CEP platforms or engines are software systems that facilitate the implementation of CEP.
All ESPs, including all DSCPs and EPPs, have features that facilitate CEP so they are all CEP platforms. Admittedly, basic DSCPs that are programmed in Java or Scala don’t give the developer as much help as an EPP does in terms of high-level programming models and built-in functions. Nevertheless, most applications on DSCPs involve CEP. For example, the original version of Storm was developed at BackType in 2011 to read tweet streams to help enterprises understand their impact on social media. As explained above, even a simple count of tweets on topic is a complex event. With enough effort, an adroit developer can build very intricate CEP applications on Storm using Java or other programming languages. It is getting easier to build sophisticated CEP applications on Storm because of the availability of Trident (for handling state), Impetus’ StreamAnalytix, and other value-adding software facilities.
On the other hand, it was fairly difficult to scale the early EPPs up to handle high throughput workloads because they lacked built-in, DSCP-like support for parallel processing. Some developers built EPP configurations that supported 100,000s of events per second by manually partitioning the work across multiple engines running on several multi-core processors in a cluster, but this required extra effort. It is getting easier to build scalable CEP applications on EPPs as vendors add better clustering and DSCP-like parallel processing capabilities to their products.
DSCPs and EPPs face the same inherent challenges and laws of physics when scaling up. Work can be partitioned horizontally relatively easily by linking a series of engines in sequence (a pipeline) and forwarding event streams through high-speed communication links. However, it can be much harder to partition the work vertically across multiple engines because some business problems require correlation across multiple streams and the logic is not data parallel (i.e., multiple processing elements may need to see the same incoming events). With any DSCP or EPP platform, developers have to know what they’re doing if they are designing an application that requires high throughput (10,000s, 100,000s, or more events per second) or low latency (less than a second or a millisecond).

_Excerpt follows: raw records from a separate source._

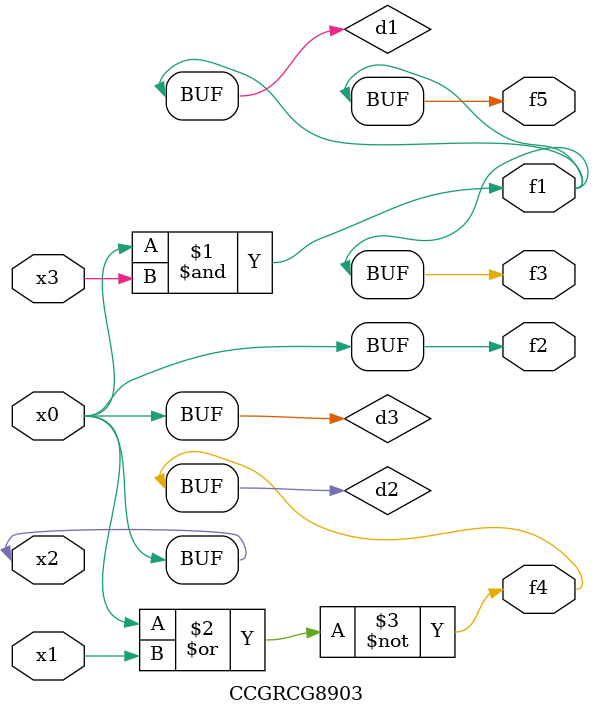
<source format=v>
module CCGRCG8903(
	input x0, x1, x2, x3,
	output f1, f2, f3, f4, f5
);

	wire d1, d2, d3;

	and (d1, x2, x3);
	nor (d2, x0, x1);
	buf (d3, x0, x2);
	assign f1 = d1;
	assign f2 = d3;
	assign f3 = d1;
	assign f4 = d2;
	assign f5 = d1;
endmodule

</source>
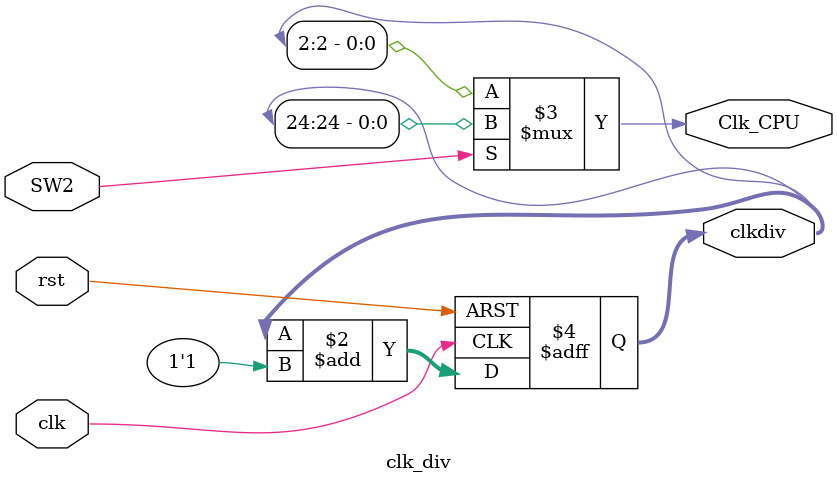
<source format=v>
`timescale 1ns / 1ps
module clk_div(input clk,
					input rst,
					input SW2,
					output reg[31:0]clkdiv,
					output Clk_CPU
					);
					
// Clock divider-Ê±ÖÓ·ÖÆµÆ÷


	always @ (posedge clk or posedge rst) begin 
		if (rst) clkdiv <= 0; else clkdiv <= clkdiv + 1'b1; end
		
	assign Clk_CPU=(SW2)? clkdiv[24] : clkdiv[2];
		
endmodule
</source>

A product can be both an EPP and a DSCP because EPLs and scalability architectures are orthogonal concepts. Indeed, the first known commercial DSCP product, IBM’s InfoSphere Streams (announced in 2009) is also an EPP because of its high level programming model and EPL (called Streams Processing Language (SPL)). A growing number of other established EPPs and some of the newer commercial ESP platforms, including DataTorrent Real-time Streaming (RTS) and SQLStream s-Server may also be both EPPs and DSCPs.
There are definitional differences between EPPs and DSCPs, but the products belong in one, combined category (ESP platform) because they play the same fundamental role: they process event streams and enable CEP. However, there are huge differences in operating characteristics among the individual products. Gartner Inc. is currently tracking 32 products in this field. Scalability, latency, ease of application development, analytic richness, testing, debugging, management, monitoring, failover, and recovery capabilities range from robust to weak among the products in this space. Some products are open source, some are not. Vendor support, price and track records also vary significantly. As with any software, the best choice for any particular application depends on the nature of the local business requirements.